Rising real yields to protect Sterling from QE
The combination of falling inflation and subsequent rise in real yields should support the pound, in particular against the euro, despite the increased likelihood of further quantitative easing in the UK.
The dovish tone of the Bank of England’s quarterly inflation report, released on Wednesday, in which the Bank said it expected economic activity to be broadly flat until the second half of 2012 and lowered its inflation forecast to 1.3% in two years, failed to have a significant currency effect. “The recent move lower in GBPUSD has been more a result of dollar strength rather than inherent sterling weakness”, says Elsa Lignos, senior currency strategist at RBC Capital Markets. “The pound has traded flat against the euro and our bias is still to the upside for sterling versus the euro.”
Despite GBPUSD breaching the 1.5820 support level earlier in the day, cable remained relatively resilient in the face of worse than expected employment data as well as the gloomy inflation report on Wednesday, while EURGBP registered only a small move higher, trading up only 30 pips from the 0.8540 open.

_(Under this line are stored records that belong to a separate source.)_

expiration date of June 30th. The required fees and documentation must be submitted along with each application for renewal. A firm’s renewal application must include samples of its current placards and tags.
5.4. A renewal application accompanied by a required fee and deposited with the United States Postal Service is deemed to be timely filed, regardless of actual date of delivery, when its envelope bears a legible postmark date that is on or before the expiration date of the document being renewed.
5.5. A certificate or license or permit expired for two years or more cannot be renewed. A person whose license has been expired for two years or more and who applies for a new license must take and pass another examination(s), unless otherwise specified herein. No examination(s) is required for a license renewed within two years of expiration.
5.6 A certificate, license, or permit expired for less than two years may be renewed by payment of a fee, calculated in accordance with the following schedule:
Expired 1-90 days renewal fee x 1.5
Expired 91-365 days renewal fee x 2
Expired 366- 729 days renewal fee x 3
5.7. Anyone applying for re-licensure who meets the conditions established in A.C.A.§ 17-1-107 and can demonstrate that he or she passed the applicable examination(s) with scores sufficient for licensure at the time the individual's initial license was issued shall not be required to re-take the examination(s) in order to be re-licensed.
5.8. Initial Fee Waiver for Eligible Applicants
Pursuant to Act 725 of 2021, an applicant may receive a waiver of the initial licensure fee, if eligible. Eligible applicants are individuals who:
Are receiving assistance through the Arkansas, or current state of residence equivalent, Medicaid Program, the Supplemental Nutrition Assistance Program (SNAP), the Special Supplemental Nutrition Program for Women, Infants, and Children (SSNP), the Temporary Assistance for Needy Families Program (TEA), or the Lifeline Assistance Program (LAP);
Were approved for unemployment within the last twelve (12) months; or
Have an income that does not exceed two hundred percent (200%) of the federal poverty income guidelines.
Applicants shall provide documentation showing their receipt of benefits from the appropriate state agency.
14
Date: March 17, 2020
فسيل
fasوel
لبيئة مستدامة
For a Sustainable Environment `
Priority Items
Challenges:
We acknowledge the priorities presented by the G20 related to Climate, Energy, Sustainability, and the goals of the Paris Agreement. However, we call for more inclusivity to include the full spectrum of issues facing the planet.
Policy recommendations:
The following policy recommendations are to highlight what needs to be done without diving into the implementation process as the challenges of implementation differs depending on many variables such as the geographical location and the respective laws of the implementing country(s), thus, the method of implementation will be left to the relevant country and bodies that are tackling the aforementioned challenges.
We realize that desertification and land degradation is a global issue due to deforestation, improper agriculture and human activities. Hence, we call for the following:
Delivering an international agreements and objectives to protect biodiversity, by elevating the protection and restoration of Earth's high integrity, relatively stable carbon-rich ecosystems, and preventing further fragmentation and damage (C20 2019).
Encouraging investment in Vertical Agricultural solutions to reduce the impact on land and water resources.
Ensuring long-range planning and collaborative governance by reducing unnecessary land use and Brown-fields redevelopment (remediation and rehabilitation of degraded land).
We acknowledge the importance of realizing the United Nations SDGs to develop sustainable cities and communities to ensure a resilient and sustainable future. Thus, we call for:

Traders said strong reserve manager buying had offset sterling weakness, with central banks in a position of strength over speculators looking to push cable through further technical levels.
Although the gloomy report on the UK economic outlook made the possibility of further aggressive asset purchases from the Bank of England more likely, sterling’s recent history indicates this may not pose a particularly great threat to the currency.
“Conventional wisdom suggests that quantitative easing should weaken the currency, as the central bank increases the supply of money but this doesn’t seem to match up with the price action”, says Lignos.
While Gilt yields have fallen in the month since the announcement from the already low level of approximately 2.4% towards 2.2%, the pound has appreciated on a trade weighted basis by nearly 2.5%.
|GBP trade-weighted index|
“This is a very interesting reaction of the pound” says Peter Kinsella, FX strategist at Commerzbank. “One would normally expect the pound to depreciate as concerns of currency debasement abound, yet the opposite seems to be the case.” Indeed, the Bank of England’s own research points out that that not only was the “announcement effect” on sterling of its decision to engage in a first round of quantitative easing relatively small, but the longer-term effects of QE on the pound were marginal.
“With the most recent announcement of QE2 having had an even smaller impact you would be hard pushed to argue any further successive rounds will really weaken the pound” says Lignos.
While the pound is hardly poised for a massive rally given the weak UK growth outlook and the vulnerability of the British banking system, the currency may nevertheless benefit as real yields in the UK- currently among the lowest of G4 countries - look set to improve in coming months.
“In this environment the market will increasingly focus upon yield rather than growth and what is obvious is that inflation will not likely be one of the main issues running against the pound in the new year, hence the potential to outperform on a relative basis” says Kinsella.